Document segment ::
==================================================
My grandfather was not only a farmer but also a skillful carpenter, joiner, cabinetmaker, blacksmith, logger, horseman, anything you might have had a need for when living in a farm in the early 20th century. Every single detail at their place was both designed and built by themselves, not that they would have ever used a fancy word such as designing to describe what they did when planning what to do next and how to craft useful things with their hands.


The house and other buildings surrounding the yard seemed to be sort of grown onto their perfect locations to make the daily life easier. Everything grew out of necessity – the yarn spun, the fabrics weaved, the garments sewn. The house was full of furniture, everyday utensils and textiles of their own skillful making. This is the kind of grandparental legacy not that many members of my generation and certainly no one of my children’s generation can boast.

After my grandparents passed away my mother inherited the property including some fields and a piece of forest land. More than 20 years ago, she passed it on to my sister who doesn’t live too far from there. However, she still couldn’t let go but expected she could continue to dictate the dos and don’ts for the place. Everyone knows what will happen with an ‘inheritance’ you don’t actually have any use for and even if you did find one you couldn’t properly manage according to your own mind. It will be thrown to the wolves.

I have only just realized that my grandparents must have built their place at around the same time our house was built, that is about a hundred years ago. While their cottage was going to ruins, the previous owners of this house started renovation from the very basics here: renewing the electrical wiring, installing plumbing and central heating, modernizing the kitchen, reconstructing the interior.
==================================================
(Dataset entries)
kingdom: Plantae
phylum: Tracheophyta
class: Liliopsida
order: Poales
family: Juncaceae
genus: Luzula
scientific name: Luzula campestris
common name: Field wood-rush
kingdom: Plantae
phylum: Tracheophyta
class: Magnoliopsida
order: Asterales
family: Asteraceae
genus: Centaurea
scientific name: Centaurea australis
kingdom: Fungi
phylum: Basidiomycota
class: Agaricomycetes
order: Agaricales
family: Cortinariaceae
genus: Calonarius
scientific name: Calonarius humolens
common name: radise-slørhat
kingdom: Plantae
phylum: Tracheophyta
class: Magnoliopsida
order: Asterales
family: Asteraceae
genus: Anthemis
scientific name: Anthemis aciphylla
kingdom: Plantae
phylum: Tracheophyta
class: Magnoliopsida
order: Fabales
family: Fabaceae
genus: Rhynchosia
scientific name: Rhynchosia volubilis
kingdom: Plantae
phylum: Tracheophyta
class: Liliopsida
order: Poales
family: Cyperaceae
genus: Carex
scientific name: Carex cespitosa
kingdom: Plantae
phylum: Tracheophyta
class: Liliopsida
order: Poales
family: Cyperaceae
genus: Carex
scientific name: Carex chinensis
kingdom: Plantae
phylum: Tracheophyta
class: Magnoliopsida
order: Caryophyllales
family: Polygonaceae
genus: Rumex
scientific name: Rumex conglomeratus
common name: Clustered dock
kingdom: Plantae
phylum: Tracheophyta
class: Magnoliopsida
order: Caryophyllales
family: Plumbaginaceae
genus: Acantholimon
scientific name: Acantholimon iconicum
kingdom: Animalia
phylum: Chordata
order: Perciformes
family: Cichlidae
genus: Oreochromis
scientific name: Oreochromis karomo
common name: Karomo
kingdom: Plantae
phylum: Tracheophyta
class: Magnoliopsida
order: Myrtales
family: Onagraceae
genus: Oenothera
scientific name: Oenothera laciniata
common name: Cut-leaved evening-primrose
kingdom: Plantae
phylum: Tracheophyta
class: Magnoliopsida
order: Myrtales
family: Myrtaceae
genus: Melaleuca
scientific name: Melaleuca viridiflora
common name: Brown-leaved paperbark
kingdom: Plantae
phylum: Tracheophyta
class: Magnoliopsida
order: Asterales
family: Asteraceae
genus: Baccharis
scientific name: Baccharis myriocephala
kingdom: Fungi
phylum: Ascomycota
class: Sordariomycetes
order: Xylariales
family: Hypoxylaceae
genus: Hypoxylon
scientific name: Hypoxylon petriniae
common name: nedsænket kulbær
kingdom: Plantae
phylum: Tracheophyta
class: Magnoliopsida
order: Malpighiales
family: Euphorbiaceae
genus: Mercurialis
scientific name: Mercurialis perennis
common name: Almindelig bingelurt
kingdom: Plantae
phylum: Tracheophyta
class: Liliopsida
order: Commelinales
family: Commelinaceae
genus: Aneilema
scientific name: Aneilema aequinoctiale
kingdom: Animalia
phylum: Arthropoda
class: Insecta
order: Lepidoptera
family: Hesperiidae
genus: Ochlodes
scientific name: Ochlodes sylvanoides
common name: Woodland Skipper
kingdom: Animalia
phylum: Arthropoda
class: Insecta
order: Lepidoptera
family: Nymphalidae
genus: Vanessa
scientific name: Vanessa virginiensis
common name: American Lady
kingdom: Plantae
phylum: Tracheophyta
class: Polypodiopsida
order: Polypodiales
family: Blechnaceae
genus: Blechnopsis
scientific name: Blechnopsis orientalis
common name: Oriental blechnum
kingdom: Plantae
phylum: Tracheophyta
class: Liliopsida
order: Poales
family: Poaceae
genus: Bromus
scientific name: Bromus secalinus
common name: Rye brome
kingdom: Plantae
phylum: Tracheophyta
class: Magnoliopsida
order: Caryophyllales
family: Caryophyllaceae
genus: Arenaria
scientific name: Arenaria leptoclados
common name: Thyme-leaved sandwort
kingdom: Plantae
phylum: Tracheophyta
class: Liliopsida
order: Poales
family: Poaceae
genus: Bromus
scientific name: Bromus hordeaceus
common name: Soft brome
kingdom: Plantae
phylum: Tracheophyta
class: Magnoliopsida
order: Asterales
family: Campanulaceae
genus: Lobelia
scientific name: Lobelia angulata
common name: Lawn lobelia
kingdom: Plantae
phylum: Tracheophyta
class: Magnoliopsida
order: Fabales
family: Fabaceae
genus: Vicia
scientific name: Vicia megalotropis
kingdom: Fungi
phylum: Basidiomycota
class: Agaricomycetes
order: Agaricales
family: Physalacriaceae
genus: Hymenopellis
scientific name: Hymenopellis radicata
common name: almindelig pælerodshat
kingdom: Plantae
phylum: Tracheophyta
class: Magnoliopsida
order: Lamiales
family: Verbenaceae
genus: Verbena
==================================================
Complete the following ::
1. Render into Spanish this sentence from the text about the grandparents' farm: "The house was full of furniture, everyday utensils and textiles of their own skillful making."
2. Extract from the text about the grandparents' farm the stretch running from "I have only" up to and including "reconstructing the interior.".

Written responses ::
1. La casa estaba llena de muebles, utensilios de uso diario y textiles elaborados hábilmente por ellos mismos.

2.
I have only just realized that my grandparents must have built their place at around the same time our house was built, that is about a hundred years ago. While their cottage was going to ruins, the previous owners of this house started renovation from the very basics here: renewing the electrical wiring, installing plumbing and central heating, modernizing the kitchen, reconstructing the interior.